The first ingredient to the tincture is the players itself. Human beings are a curious mix of genes and upbringing, and science is not certain so far which one has the greater effect. A mind brought up on violence and having learned to associate violence with pleasure, will crave that form of gratification, and not another. So, when we talk about people not being able to live in an anarchistic, peaceful, self governed, mutual respect governed society, we need to keep in mind that we are talking about current people.
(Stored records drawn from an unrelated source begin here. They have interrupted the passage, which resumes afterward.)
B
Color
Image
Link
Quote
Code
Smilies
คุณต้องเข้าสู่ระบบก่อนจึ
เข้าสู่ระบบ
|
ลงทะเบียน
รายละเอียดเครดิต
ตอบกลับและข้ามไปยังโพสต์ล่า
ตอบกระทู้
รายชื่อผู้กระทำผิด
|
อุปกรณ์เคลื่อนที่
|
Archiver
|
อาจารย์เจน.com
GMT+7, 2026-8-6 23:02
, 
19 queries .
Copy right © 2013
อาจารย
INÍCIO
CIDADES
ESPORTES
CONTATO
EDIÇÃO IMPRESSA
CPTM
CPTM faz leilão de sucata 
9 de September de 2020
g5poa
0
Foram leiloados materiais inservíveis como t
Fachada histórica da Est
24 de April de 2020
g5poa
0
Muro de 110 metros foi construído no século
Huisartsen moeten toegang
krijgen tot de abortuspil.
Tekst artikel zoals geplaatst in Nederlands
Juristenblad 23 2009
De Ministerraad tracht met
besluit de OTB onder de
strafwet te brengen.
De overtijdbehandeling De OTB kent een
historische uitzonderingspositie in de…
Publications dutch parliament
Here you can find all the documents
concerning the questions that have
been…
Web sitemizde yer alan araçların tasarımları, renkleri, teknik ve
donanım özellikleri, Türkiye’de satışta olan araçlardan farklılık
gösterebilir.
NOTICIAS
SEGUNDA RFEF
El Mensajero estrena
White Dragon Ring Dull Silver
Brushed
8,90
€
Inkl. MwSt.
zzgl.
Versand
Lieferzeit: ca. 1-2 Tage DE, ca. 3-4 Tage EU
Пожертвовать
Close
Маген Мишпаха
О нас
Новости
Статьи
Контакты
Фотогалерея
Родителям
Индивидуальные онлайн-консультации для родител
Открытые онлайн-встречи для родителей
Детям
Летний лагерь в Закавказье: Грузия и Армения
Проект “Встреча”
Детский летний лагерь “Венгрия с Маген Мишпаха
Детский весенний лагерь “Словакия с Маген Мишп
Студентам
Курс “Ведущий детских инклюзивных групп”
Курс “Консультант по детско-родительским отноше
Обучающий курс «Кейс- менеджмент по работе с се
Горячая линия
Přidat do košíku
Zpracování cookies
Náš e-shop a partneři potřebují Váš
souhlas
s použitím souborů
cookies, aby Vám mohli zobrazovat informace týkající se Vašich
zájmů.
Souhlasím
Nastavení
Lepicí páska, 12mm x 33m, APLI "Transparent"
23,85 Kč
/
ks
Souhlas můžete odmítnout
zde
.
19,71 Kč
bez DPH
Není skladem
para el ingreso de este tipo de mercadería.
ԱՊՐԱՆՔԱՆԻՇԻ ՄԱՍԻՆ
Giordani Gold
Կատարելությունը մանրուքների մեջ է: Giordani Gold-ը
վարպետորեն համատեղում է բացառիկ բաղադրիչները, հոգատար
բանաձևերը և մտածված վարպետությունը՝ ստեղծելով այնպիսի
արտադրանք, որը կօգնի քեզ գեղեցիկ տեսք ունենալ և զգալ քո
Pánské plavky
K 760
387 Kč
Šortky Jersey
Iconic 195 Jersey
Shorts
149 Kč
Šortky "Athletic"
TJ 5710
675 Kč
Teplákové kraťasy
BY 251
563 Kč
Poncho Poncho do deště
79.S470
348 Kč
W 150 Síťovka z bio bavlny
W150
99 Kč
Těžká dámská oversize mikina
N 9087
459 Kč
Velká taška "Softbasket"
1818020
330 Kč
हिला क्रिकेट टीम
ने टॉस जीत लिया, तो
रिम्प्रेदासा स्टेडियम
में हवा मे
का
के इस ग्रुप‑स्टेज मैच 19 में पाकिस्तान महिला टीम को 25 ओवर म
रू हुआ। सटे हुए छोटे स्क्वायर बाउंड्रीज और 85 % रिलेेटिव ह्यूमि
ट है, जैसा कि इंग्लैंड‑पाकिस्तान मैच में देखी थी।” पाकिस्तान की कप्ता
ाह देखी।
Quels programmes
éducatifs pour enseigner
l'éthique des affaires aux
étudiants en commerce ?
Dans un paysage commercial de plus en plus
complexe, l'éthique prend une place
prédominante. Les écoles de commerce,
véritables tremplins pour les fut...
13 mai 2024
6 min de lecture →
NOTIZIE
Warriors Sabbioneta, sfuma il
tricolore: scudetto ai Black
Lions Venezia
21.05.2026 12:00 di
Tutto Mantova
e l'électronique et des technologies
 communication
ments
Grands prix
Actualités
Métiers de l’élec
The second ingredient of our analysis is the games themselves. If you look at the current assortment of games, most are built on competition, which is no wonder as they are built within the boundaries of our current culture. Their rules, their environment, their system of rewarding and punishing the player is not built on anarchist principles, so it is not much wonder that anarchism will plainly not work.

Additionally, the virtual world also has some specifics, the real world lacks, namely a higher degree of anonymity, a higher predominance of short term goals and needs, and a lack of data from sensory channels. The visual channel is available, but only gives us substitute images, which programmers and artist put into the game. You cannot see that someone is lying to you from the face of his avatar, you often can see it in real life. Or maybe not see, maybe hear … or maybe sense it. Studies show that a validity of someone’s communication is determined by nonverbal behavior by 90%, which means that when presented with contradicting meanings we rely on our senses and not on the content of the message which is presented to us for evaluating.